REQUIRED WORK -
[1] In the passage on fish olfactory receptors, why does the degree of potential redundancy between paralogous V1r genes remain an open question? Answer in one to three sentences.
[2] Please pick up the passage on fish olfactory receptors after its final sentence and carry it on.

SUPPLIED PASSAGE -
Four different classes of olfactory receptors have been described in teleosts: odorant, trace amine-associated, vomeronasal type 2 (V2r) and vomeronasal type 1 (V1r) receptors. Odorant receptors number 143 in zebrafish [1], and represent, as in mammals, one of the largest gene families in the genome. Trace amine-associated receptors [2], are also present in fish species (57 genes in zebrafish) [3]. V2rs react to amino acids in teleosts, and are relatively numerous (at least 24 potentially functional V2rs in zebrafish) [4][7]. V1rs mediate pheromone detection in mice [8], [9] and are thought to play a similar role in other species. In mammals, V1r genes are highly divergent, often species-specific, and in rodents number over 100 [10][14]. The role played by the size and variability of these V1r repertoires is not understood yet. Thus, basic questions, such as the degree of potential redundancy between paralogous V1r genes, remain unanswered. However, positive Darwinian pressure has been shown to act on some of these receptor genes, between paralogous or orthologous sequences [12], [15][19], indicating, at least that for some novel genes, novel functions were acquired.

INFORMATION -
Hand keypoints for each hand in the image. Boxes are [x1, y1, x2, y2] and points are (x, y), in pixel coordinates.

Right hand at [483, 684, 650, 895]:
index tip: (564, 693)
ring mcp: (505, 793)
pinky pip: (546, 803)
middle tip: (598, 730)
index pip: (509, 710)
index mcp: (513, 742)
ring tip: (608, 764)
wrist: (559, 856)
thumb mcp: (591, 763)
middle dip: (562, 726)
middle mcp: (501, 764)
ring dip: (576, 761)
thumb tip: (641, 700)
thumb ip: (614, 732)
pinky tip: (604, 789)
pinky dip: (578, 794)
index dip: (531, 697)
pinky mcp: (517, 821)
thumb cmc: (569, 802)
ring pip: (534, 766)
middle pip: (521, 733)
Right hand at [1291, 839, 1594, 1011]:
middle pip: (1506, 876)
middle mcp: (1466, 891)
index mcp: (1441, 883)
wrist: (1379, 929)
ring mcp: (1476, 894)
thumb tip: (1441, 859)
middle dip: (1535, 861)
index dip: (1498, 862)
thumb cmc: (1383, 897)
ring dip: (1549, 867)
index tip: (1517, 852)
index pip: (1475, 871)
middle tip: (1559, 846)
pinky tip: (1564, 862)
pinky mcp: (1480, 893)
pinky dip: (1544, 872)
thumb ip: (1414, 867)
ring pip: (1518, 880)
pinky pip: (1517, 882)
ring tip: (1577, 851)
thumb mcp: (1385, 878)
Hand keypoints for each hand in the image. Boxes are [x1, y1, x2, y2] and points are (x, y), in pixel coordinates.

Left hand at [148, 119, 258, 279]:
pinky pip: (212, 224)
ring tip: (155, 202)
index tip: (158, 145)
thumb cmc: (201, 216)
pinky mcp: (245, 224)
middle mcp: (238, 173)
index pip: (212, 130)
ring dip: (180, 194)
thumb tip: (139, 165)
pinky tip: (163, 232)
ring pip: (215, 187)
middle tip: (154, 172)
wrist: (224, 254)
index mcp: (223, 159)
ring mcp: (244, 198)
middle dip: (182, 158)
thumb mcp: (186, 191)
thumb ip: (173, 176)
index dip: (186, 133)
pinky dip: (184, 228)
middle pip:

ANSWERS BY TASK -
[1] The role played by the size and variability of V1r repertoires is not yet understood. Because of this, basic questions such as the degree of potential redundancy between paralogous V1r genes remain unanswered.

[2]
The variability and profusion of V1r genes in some species result from a high rate of gene birth and death[12], [13], [19]. This unusual characteristic renders the identification of orthologous V1r pairs, if existent at the functional level, difficult to perform with certainty, even in species as closely related as mice and rats. Despite the extensive genomic duplications which affected teleost genomes [20][24], fish V1r genes appear not to have gone through the flourishing diversification and amplification characterizing mammalian pheromone receptor genes. This peculiar situation allows the study of orthologous V1rs between euteleost species (Table 1) whose radiation dates back over 110 mio. years (Figure 1) [25][28]. We here report such an analysis.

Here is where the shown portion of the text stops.